Until the phone went down.
‘Ach ye f**king c**t I hope ye f**king choke to f**king death on yer own c**k’ he would scream (or words to that general effect), often before punching his heavy CRT monitor clean off the stand onto a neighbour’s desk, throwing down his headphones and storming off for a cigarette.
Strangely his tenure of employment was limited and he didn’t sit next to me for long.
In contrast to my tartan colleague I genuinely liked speaking to people and being ‘nice’ on the phone – often having really pleasant calls with people i’d never met.
I still firmly believe that if you’re friendly with others then often very little harm will come to you, and it brings out the best in other people too.
However, if I’m honest sometimes being nice is also a pre-emptive defence mechanism designed to disarm people and stop assaults before they’re deployed.
I noticed today that when the lady from the drug and alcohol clinic called me to set up an appointment I was in full on ‘jaunty Dave’ mode. I answered her questions like I was on a radio broadcast, not wanting to sound unsure or unhappy.
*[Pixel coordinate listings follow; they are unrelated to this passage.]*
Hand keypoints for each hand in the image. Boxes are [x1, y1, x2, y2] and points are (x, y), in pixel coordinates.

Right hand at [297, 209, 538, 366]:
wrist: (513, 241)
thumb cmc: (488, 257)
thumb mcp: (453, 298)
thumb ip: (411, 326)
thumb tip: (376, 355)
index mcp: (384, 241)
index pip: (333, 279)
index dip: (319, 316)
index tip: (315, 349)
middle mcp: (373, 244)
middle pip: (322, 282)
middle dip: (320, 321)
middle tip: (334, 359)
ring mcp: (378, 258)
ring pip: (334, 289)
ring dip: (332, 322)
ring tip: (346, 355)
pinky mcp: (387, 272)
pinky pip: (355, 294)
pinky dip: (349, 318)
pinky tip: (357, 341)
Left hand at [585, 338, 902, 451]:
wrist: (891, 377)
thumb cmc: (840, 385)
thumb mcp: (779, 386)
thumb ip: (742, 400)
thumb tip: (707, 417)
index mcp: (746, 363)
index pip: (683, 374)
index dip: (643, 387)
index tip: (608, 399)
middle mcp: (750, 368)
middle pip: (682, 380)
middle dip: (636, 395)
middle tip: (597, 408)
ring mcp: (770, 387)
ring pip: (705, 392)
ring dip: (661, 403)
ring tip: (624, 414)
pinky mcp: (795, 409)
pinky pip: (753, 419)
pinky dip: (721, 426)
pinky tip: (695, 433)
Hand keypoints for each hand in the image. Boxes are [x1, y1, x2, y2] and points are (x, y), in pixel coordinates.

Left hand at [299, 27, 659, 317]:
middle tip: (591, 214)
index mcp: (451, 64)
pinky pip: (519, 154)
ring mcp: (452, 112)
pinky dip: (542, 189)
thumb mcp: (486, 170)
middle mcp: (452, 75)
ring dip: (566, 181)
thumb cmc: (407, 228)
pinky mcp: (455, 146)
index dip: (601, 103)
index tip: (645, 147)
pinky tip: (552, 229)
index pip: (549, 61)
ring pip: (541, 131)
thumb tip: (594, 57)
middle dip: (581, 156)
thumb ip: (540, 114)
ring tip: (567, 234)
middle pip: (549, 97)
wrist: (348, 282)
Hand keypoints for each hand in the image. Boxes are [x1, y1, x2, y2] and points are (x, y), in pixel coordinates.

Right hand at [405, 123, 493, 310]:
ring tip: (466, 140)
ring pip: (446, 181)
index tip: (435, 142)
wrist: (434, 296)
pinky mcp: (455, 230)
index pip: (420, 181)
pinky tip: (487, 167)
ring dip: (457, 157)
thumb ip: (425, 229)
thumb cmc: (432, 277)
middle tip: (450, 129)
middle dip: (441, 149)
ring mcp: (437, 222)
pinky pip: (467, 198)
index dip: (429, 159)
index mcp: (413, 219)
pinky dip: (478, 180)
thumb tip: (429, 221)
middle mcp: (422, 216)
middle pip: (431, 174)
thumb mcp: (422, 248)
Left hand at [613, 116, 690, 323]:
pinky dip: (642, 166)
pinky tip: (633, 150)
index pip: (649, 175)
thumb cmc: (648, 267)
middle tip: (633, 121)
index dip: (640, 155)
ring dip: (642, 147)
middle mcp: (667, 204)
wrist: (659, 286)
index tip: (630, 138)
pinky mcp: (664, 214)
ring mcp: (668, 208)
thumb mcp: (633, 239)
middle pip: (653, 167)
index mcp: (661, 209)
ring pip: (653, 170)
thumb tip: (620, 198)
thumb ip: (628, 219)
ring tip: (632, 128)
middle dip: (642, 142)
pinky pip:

Sure I was willing to come in on X day at X time! Yes – that would be GREAT! I’m REALLY looking forward to meeting you!
I’m positive she sounded confused – almost as much as me when I ended the call. Who had she just spoken to?
Why had I done that? Was it for me, the people around me or was it for her?
It wasn’t really what I felt. I felt embarrased and vulnerable – and as always I had reacted by playing the capable, disarmingly friendly guy.
I resolved to leave my phone voice at home for the meeting when it eventually arrived and try as much as possible to take down my barriers, whatever they may be.
No jauntiness, no stormtroopers, no flags being planted, and no monitors being punched.